# YOUR ASSIGNMENT
Each line from the one that contains "<source format=v>" to the end of the entries must be copied word for word, and only those lines.

═════ EXERCISE DATA

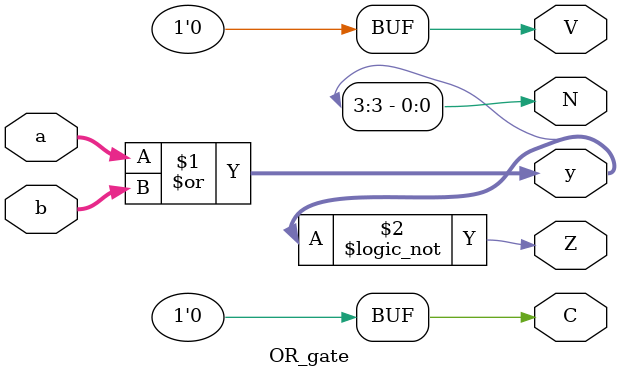
<source format=sv>
module OR_gate
	#(parameter width = 4)(
	input logic  [width-1:0]a,
	input logic  [width-1:0]b,
	output logic [width-1:0]y,
	output logic N,
   output logic Z,
   output logic C,
   output logic V
);			

	assign y = a | b;
	
	//flags 
	assign N = y[3];       //MSB
	assign Z = (y == 4'd0); //y en cero
	assign C = 1'b0;        //Sin carry
	assign V = 1'b0;        //Sin Overflow
	
endmodule
</source>
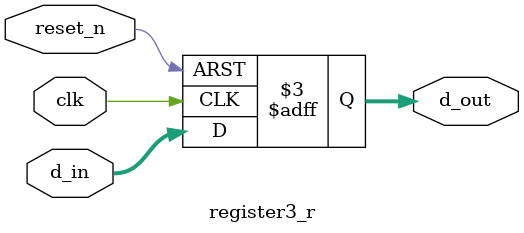
<source format=v>
module register3_r(clk, reset_n, d_in, d_out); //[LAB05]Asynchronous set/resettable d ff
	input clk, reset_n; //active low
	input [2:0] d_in;
	output reg [2:0] d_out;
	
	always@(posedge clk or negedge reset_n)
	begin
		if(reset_n == 0)	d_out <= 3'b000;
		else					d_out <= d_in;
	end
endmodule
</source>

══════════

# COMPLETED TASK
<source format=v>
module register3_r(clk, reset_n, d_in, d_out); //[LAB05]Asynchronous set/resettable d ff
	input clk, reset_n; //active low
	input [2:0] d_in;
	output reg [2:0] d_out;
	
	always@(posedge clk or negedge reset_n)
	begin
		if(reset_n == 0)	d_out <= 3'b000;
		else					d_out <= d_in;
	end
endmodule
</source>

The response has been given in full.